Repare Therapeutics shared promising updated information from its ongoing Phase I/II TREST clinical trial on the effectiveness of RP-3500 on solid tumors with specific synthetic-lethal genomic alterations, including those in the Ataxia-Telangiectasia mutated (ATM) kinase gene. RP-3500, an oral small molecule ATR inhibitor, demonstrated clinical benefit when given as monotherapy in patients with solid tumors that have various genotypes.

"Our comprehensive new dataset shows ATM loss of function as a compelling opportunity to offer durable clinical benefit to patients with genetically defined tumors. Additional results beyond ATM, such as the early efficacy seen in other genotypes involving BRCA1/2, SETD2 and RAD51C alterations, represent substantial validation of our STEP2 platform to identify other synthetic lethalities as we expand TRESR and develop our pipeline of synthetic lethal candidates," noted Lloyd Segal, president and CEO of Repare in a statement.

Phase I results from Repare's trial in 120 patients showed that the drug appears to be safe and well-tolerated. It also demonstrated clinical benefit across different types of tumors and genomic alterations. Positive results were observed in patients diagnosed with ovarian cancer, those who tumors harboring BRCA1 and BRCA2 genomic alterations and patients with ATM loss-of-function tumors among others.

Repare is set to present another study on April 12, titled "Detection of biallelic loss of DNA repair genes in formalin-fixed, paraffin-embedded (FFPE) tumor samples using a novel tumor-only sequencing panel with error correction."

InventisBio KRAS G12C Inhibitor Shows Strong Disease Control 

InventisBio showcased findings from its clinical trial on D-1553, its oral KRAS G12C inhibitor, for the first time in cancer patients. The company evaluated D-1153 in its Phase I international multi-center study on participants diagnosed with advanced or metastatic solid tumors with KRAS G12C mutations.

Based on the results from the 21 evaluable participants, scientists observed a 19% confirmed tumor objective response rate and an 85.7% disease control rate. Tumor response was seen in doses as low as 300 mg per day.

In a second trial, which assesses D-1553 on 59 patients with non-small cell lung cancer, an overall response rate of 40.4% and a disease control rate of 90.4% were observed.

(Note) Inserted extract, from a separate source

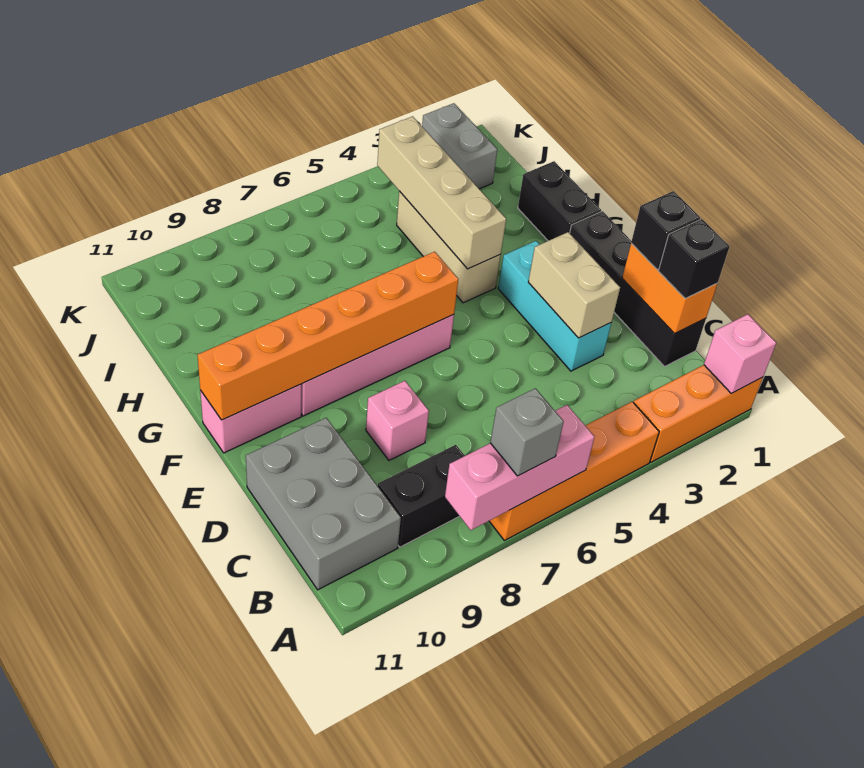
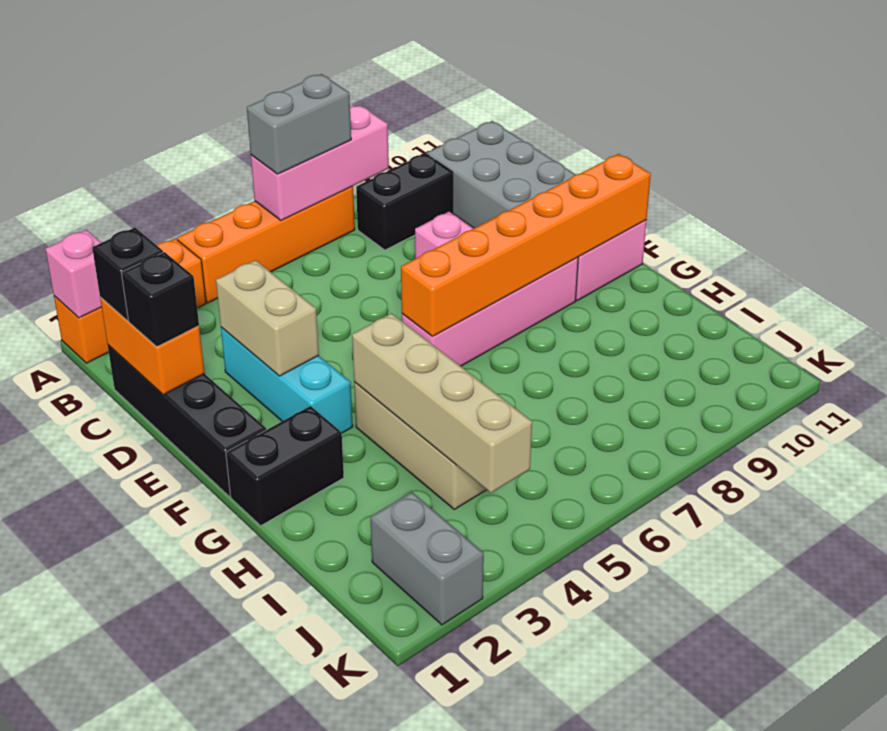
grey brick A7 level 3 -> grey brick A6:A7 level 3
black brick G1:H1 level 1 -> black brick G1:G2 level 1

"D-1553 is a key component of our clinical pipeline which covers therapeutic areas in cancer and metabolic disease. To our knowledge, this is the largest publicly reported population of patients that are treated with a KRAS G12C inhibitor developed completely in-house in China. We are committed to advancing this drug in more clinical studies to further assess its efficacy both as a single agent and in combination with other therapeutic agents in cancer patients and hope to make it available to them as a new treatment choice in the future," commented Yaolin Wang, CEO of InventisBio.